The only person better at being a man, meaning fucking, were the vampires he watched fucking Maudette, the vampires he imagined fucking Dawn. And then they were the vampires he imagined fucking, no matter how much it terrified him; the vampires he pretended to be, fucking Maudette and then Dawn, killing Maudette and Dawn and Amy. He's just like a little boy, trying on these costumes and taking them off again. And yesterday he brought the whole thing full circle: he fucked Amy in front of a vampire. A fat faggot one. See now? See who the man is now?

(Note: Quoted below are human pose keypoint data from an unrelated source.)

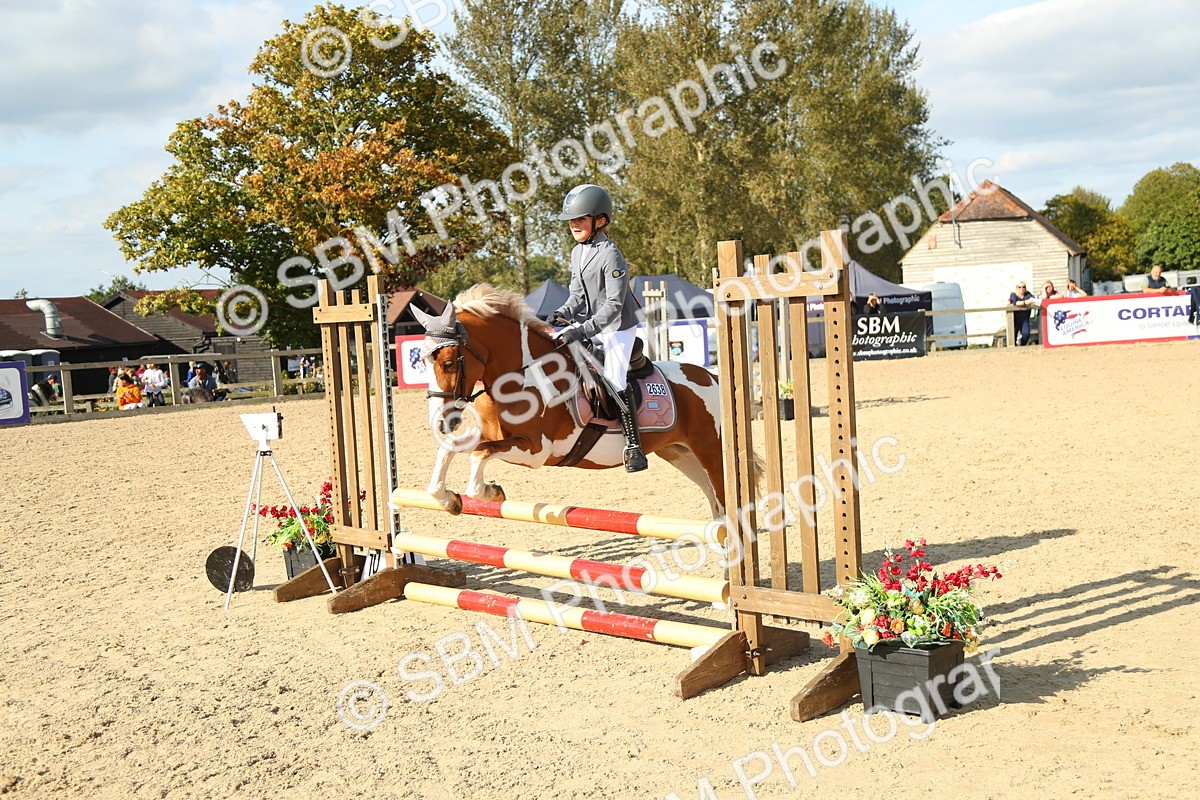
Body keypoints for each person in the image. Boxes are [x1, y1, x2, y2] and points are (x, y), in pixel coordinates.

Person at [539, 183, 647, 472]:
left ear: (600, 221)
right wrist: (559, 314)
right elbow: (576, 296)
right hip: (590, 322)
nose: (574, 224)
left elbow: (613, 305)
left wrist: (583, 329)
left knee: (614, 378)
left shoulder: (611, 254)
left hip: (617, 327)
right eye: (572, 220)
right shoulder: (578, 253)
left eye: (580, 219)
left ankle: (634, 446)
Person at [1008, 282, 1037, 346]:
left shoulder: (1028, 294)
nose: (1022, 288)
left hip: (1025, 319)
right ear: (1016, 288)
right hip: (1014, 319)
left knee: (1026, 334)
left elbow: (1034, 300)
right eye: (1019, 287)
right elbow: (1015, 303)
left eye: (1023, 287)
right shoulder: (1013, 294)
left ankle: (1022, 345)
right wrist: (1026, 302)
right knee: (1013, 336)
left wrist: (1030, 302)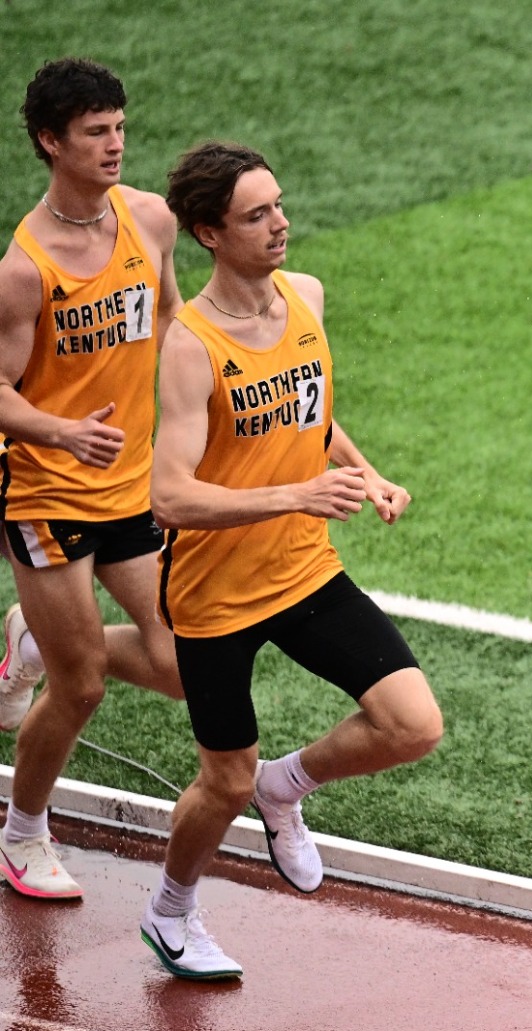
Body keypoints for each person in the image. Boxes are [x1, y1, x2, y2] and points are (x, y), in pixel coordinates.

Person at [140, 141, 442, 980]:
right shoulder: (191, 345)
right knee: (221, 783)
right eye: (256, 215)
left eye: (278, 206)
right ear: (208, 232)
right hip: (215, 595)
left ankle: (290, 786)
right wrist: (294, 496)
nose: (281, 225)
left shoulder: (305, 297)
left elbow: (309, 412)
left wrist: (363, 472)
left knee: (413, 724)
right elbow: (170, 496)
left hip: (303, 570)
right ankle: (171, 910)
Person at [0, 57, 185, 900]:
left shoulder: (150, 219)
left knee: (184, 666)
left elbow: (177, 322)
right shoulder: (25, 268)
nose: (115, 145)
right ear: (50, 142)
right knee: (79, 691)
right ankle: (23, 833)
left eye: (119, 126)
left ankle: (34, 640)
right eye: (94, 132)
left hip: (132, 487)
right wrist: (61, 430)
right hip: (46, 492)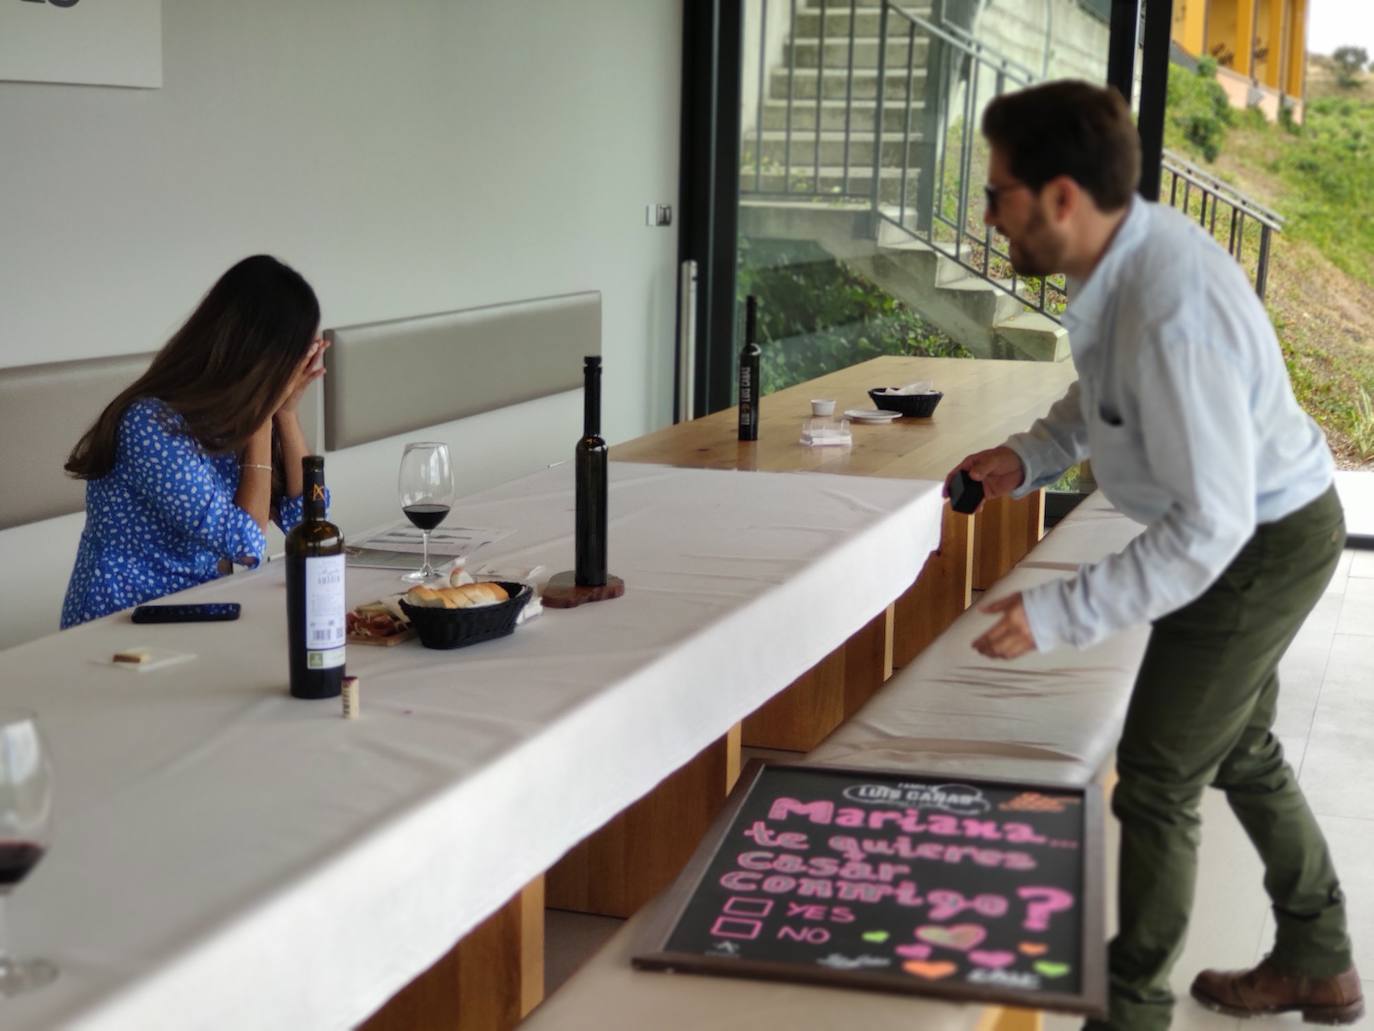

Men don't fear, don't cry, don't hear the laughter of the leaves; you can't bring that part of Amy World back to the road crew, because the world turns on you, so there you go in the other direction, reminding sweet Hoyt who the real man, the Varsity man, is here. ("You're not the first vain-ass, body-conscious ex-jock to overdo the V," she said.) The second something opens you up, the second you say those words you never say, the real world turns on you; reminds you of what men do and are and say. Rene who's getting married like a grownup, Rene on whom women and children depend; Lafayette who looks at you like a child and tells you when you can have your medicine. And sweet gigantic Hoyt Fortenberry: too caring, too soft, to willing to apologize for the roughness of the world. Disgusting, weak Hoyt, who would never understand that it's not being protected and loved, but needing to be protected and loved that's the issue, that wanting to be protected makes him feel as helpless as he used to be, before he became a man. It's kind of you to try to take it on for him, but if he lets you, for even a second, he'd be so mad at you he'd never be able to look at you again. Hoyt shoves him off, as gently as he can, and stands up, disgusted. They wander away from each other, and Hoyt, whose feelings are still hurt, looks at the ground at Jason's feet, and apologizes for whatever it was, just like with Tara last week. Hoyt doesn't even need to know what he did, he just needs to make it okay. "I'm... Yeah, I'm sorry." And Jason slides down that tree, to the ground, and it's just a tree again. And he's just a man.